Es como si la llamada "sociedad civil" no importara y solo interesara conservar la espuma de la fama

Andaba yo contemplando la cripta de la catedral de Lund, con esa curiosa variedad de columnas, cuando me fijé en algunas de las grandes lápidas que abundan por allí. Las había de dos clases.Unas eran de algunos de los obispos de la época. Las otras son de algunos matrimonios donde la mujer es una cabeza con un simple vestido en forma troncocónica y el varón está embutido en armaduras labradas con un cierto cuidado y ciñendo espada al cinto; el valor del hombre, ser o parecer un guerrero. Solo caben jerarquías eclesiásticas o nobles valerosos.
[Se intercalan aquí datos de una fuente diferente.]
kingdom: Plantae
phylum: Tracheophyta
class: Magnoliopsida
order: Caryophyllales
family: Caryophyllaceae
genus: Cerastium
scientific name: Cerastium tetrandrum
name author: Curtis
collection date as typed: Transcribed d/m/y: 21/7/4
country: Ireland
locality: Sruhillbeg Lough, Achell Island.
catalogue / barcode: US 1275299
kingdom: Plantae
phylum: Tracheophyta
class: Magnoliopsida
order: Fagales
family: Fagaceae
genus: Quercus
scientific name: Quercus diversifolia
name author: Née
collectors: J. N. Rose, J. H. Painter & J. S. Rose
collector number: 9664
Los demás no importan. Tampoco es de extrañar dado el entramado de una sociedad estamental como la medieval. Pero es una herencia de la que no hemos sabido liberarnos. En nuestros tiempos por fin se están empezando a divulgar trabajos en los que se hace mención de cuántos hechos se han resaltado en nuestros libros de historia y otros muchos que, lamentablemente, han caído en el olvido. En relación, por ejemplo, con los siglos XVI y XVII y la presencia de España en las Américas nos han enseñado, desde nuestra más tierna infancia, la larga relación de las gloriosas gestas de nuestros conquistadores, de los Corteses, de los Pizarros y hasta del loco Aguirre y El Dorado.También han resaltado las labores de evangelización y de la "salvación" de los indios, una vez resuelto el problema de si la redención también les llegaba a ellos (pobres, tan lejos). Pero poco o nada se ha dicho de tantos trabajos y tantas aportaciones hechas al desarrollo del conocimiento de la naturaleza, y la correspondiente y nula atención y custodia de los especímenes que trajeron. Nadie conoce ni nombres ni descubrimientos concretos. Remachaba esta actitud Unamuno con aquel "que inventen ellos" y que tanto daño ha hecho al desarrollo de la ciencia en España. Es como si la llamada "sociedad civil" no importara y solo interesara conservar la espuma de la fama.Y me vino a la mente que un pueblo de nuestra provincia de tierra adentro ha dedicado una glorieta a la marina española. Curiosamente ese mismo pueblo tiene un monumento a la legión. No conozco la totalidad de esa población, pero no me viene a la mente que haya tenido un detalle similar con algunos otros colectivos que prestan sus servicios a la población. Se pensará que para esos colectivos su actividad es una obligación y no hubiera que reconocer su importancia. ¿Por qué no dedicarle un monumento, por ejemplo, a los criadores de ganado?